Lo scontro diventa caso politico. Daniela Santanchè, allora capogruppo di Fratelli d’Italia in Commissione Vigilanza Rai, alza il tiro: «Continuano i tentativi di censura contro Fratelli d’Italia unica opposizione rimasta in Italia. Perché Domenica In rifiuta di dare spazio a Giorgia Meloni e alle sue opinioni? Perché ogni settimana nella trasmissione più importante del pomeriggio domenicale del servizio pubblico viene dato ampio spazio alla voce del governo senza mai concedere all’opposizione un contraddittorio?». E poi la domanda: «Domenica In non è di proprietà del governo o del Movimento Cinquestelle? La Rai è pagata da tutti, il pluralismo è dovuto!».
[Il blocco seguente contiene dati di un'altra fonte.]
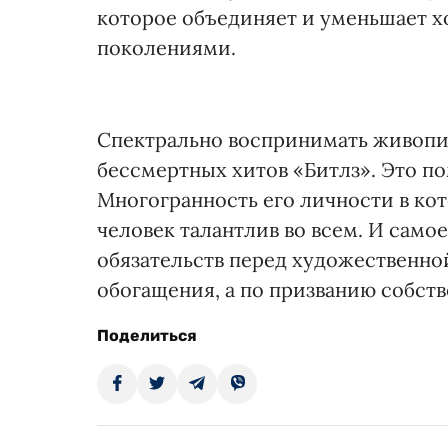
которое объединяет и уменьшает х
поколениями.
Спектрально воспринимать живопи
бессмертных хитов «Битлз». Это п
Многогранность его личности в кот
человек талантлив во всем. И самое
обязательств перед художественной
обогащения, а по призванию собст
Поделиться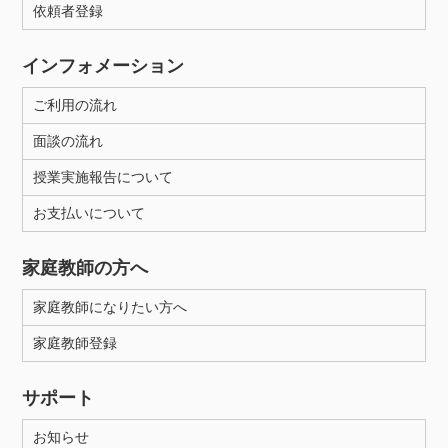
依頼者登録
インフォメーション
ご利用の流れ
面談の流れ
授業実施報告について
お支払いについて
家庭教師の方へ
家庭教師になりたい方へ
家庭教師登録
サポート
お知らせ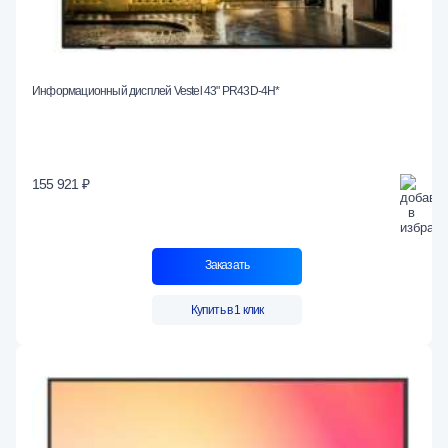
Информационный дисплей Vestel 43" PR43D-4H*
155 921 ₽
Заказать
Купить в 1 клик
Erano gli anni in cui Meloni costruiva la sua immagine da oppositrice intransigente. Ogni palcoscenico concesso al governo diventava per lei il simbolo di un sistema chiuso e squilibrato, un «regime» mediatico che metteva all’angolo la sua voce. La leader di FdI martellava sul concetto: la Rai non appartiene al governo, ma ai cittadini, e quindi deve dare spazio a chi contesta l’esecutivo.
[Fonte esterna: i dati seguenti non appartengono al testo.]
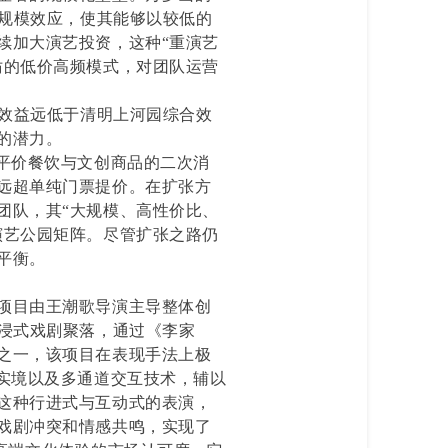
的规模效应，使其能够以较低的
续加大演艺投资，这种“重演艺
仿的低价高频模式，对团队运营
年效益远低于清明上河园综合效
的潜力。
内平价餐饮与文创商品的二次消
远超单纯门票提价。在扩张方
团队，其“大规模、高性价比、
演艺公园矩阵。尽管扩张之路仍
平衡。
项目由王潮歌导演主导整体创
沉浸式戏剧聚落，通过《李家
之一，该项目在表现手法上极
维实境以及多通道交互技术，辅以
这种行进式与互动式的表演，
戏剧冲突和情感共鸣，实现了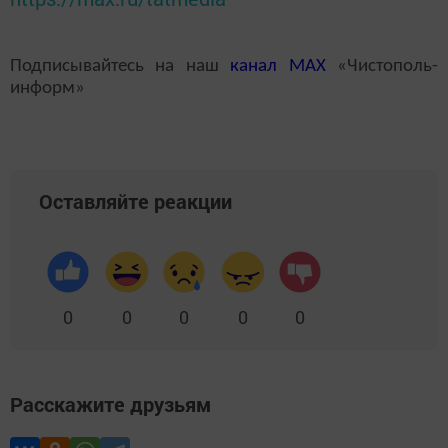
Подписывайтесь на наш
канал
MAX
«Чистополь-
информ»
Оставляйте реакции
0
0
0
0
0
Расскажите друзьям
In questi quattro anni tutto nel mondo è cambiato. Meloni non è più l’opposizione che denuncia la Rai come «Corea del Nord», ma la Presidente del Consiglio che sfrutta il palcoscenico di quella che molti chiamano Telemeloni. Così il 21 settembre su Rai 1 la leader di Fdi si collega proprio il criticatissimo contenitore condotto da Mara Venier. Tema: la candidatura della cucina italiana a patrimonio culturale immateriale dell’Unesco.
Il tono è cambiato, il linguaggio pure. «Vogliamo prendere una delle cose più straordinarie che abbiamo, che raccontano meglio tanto la nostra cultura, la nostra identità, la nostra tradizione, la nostra forza, ma anche la nostra economia», dice la premier. E aggiunge numeri: «La cucina italiana vale circa 250 miliardi di euro nel mondo, e vogliamo farlo riconoscere». Poi il ricordo privato, la nota sentimentale: «Io di solito passavo il pranzo della domenica con i nonni e per me, ma penso per molte famiglie italiane, è legato alle pastarelle. Mi ha legato moltissimo ai miei nonni materni il pranzo della domenica».
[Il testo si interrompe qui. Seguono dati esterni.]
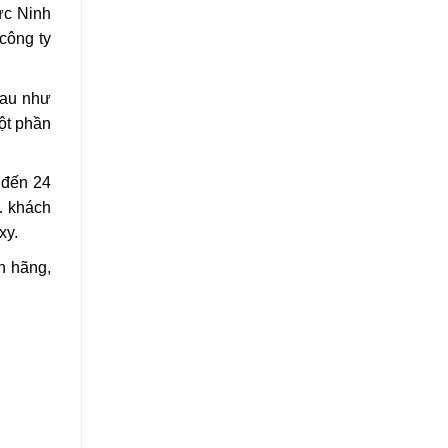
ực Ninh
công ty
hau như
một phần
 đến 24
… khách
xy.
h hãng,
Dal lessico della denuncia al registro dell’intimità: l’opposizione del 2021 che urlava «Benvenuti in Corea del Nord» ha lasciato il posto alla premier che, nel salotto buono della Rai, ricorda i nonni e celebra la tavola domenicale. Dove allora vedeva propaganda di regime, oggi scorge un’occasione per raccontare «il pezzo fondamentale della comunità, della convivialità» italiana. Un’influencer più che una politica, proprio a 24 ore dalla pubblicazione sulle colonne di Repubblica del sondaggio Demos sugli orientamenti elettorali degli italiani, alla vigilia delle regionali dove la premier e il suo governo, risultano bocciati da sei italiani su dieci. Resta sospeso l’eco di quelle parole di allora, scolpite nei social: «Benvenuti in Corea del Nord».